J          “I vaguely recall getting drafted by someone on a blustery, nasty, rainy and chilly Saturday morning to attend a demonstration to get the country out of Iraq.  We walked from the Capitol South Metro station to the same southwest side of the Hill.  The police had designated an area to congregate surrounded by a circular ring of blue motor scooters, officers astride horses and two rows of officers equipped for war.  A few speakers spoke to the fifty or so folks without incident and then everyone disbanded to go home and get dry and warm.  The Metro was dry and warm.  The police do know how to put the populace in their place.”

K          “I have been charged by one of those phalanxes . . . and felt sympathy for the horses.”

. . .

K          “After the riots broke out after King was terminated in 1968, I remember the newspaper picture of members of the 82nd Airborne drilling multiple triangles of holes to bolt tripods to the top of the western wall of the Capitol.  The rioters were approaching street by street from the northwest.”

J          “They meant business.  They need to mean business.  It can be a mean business.”

. . .     

K          “I believe everyone should be required to take off his or her shoes and to wear some more formal attire to enter, so you can put me down as one who does not countenance anyone breaking anything or breaching an entrance without permission.”

J          “From what I saw, no one even wiped his or her shoes before entering.”

. . .

K          “If I had not been subject to a self-imposed Covid travel embargo, I would have been there in person on the Mall with my reporter’s notebook and Steve Job’s Hasselblad on January 6, 2021 to chronicle the event.”

. . .

K          “We need to include a discussion of the Tractorcade events of February 5, 1979 on the agenda.  I did not have a camera then.  Or a cell phone.  That was quite a spectacle.  The snow rained on their parade.”

. . .

K          “Keep it simple.  Occam’s Razor comes into play again yet is applied differently than in your prior application.  There is one rule in this situation that has no exception:  No one gets into the Capitol unless allowed into the Capitol by those in the Capitol.  If you knew nothing about the situation and applied only Occam’s Razor, any plausible explanation must comport with this one fundamental rule. The Capitol is Joint Base House-Senate.”
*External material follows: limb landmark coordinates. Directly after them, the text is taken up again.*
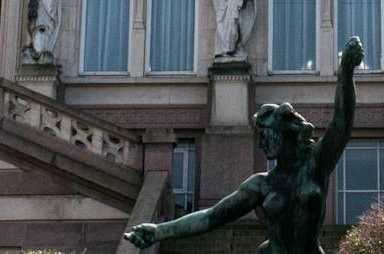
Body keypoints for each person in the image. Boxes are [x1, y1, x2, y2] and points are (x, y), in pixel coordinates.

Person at [127, 38, 363, 253]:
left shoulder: (316, 165)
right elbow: (211, 216)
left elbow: (342, 121)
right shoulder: (261, 184)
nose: (261, 143)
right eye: (259, 136)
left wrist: (345, 73)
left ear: (285, 133)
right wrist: (159, 231)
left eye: (266, 135)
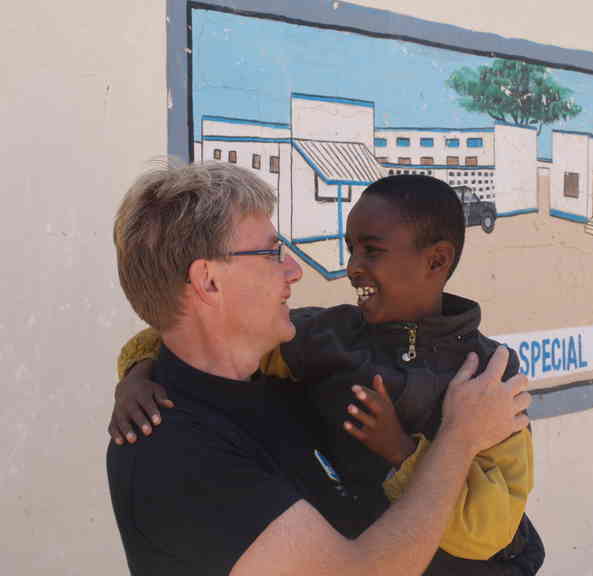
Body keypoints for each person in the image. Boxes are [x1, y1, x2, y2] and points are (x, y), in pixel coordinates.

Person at [107, 161, 531, 576]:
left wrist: (139, 369)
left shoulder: (487, 376)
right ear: (209, 281)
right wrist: (456, 439)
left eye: (372, 250)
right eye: (273, 253)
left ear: (437, 261)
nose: (296, 270)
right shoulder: (176, 449)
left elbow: (494, 525)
J          “I restate my case.  No one on the inside forced them to climb the walls and break through the barriers and enter the building.  Someone on the outside encouraged them to climb the walls and break through the barriers and enter the building.”

. . .

K          “There is more to the story.  For the sake of the country, the country needs to empanel an impartial committee to provide an inquiry into what went on that day.  Keep in mind the people we are dealing with up there, Democrats and Republicans.  On their best day, they are ruthless and amoral.  Many of them could get the Devil to gag.  Everything is always more complex than it initially appears.”

J          “Or more simple.”

. . .

[See the e-commentary at On Riots And Rampages (January 11, 2021).]

Bumper stickers of the week:

Be skeptical

Be very skeptical

Be profoundly skeptical

The Capitol is Joint Base House-Senate

Near the end of the movie “Rancho Deluxe”, Slim Pickens said to Henry Dean Stanton:  “Son, all large-scale crime is always an inside job.”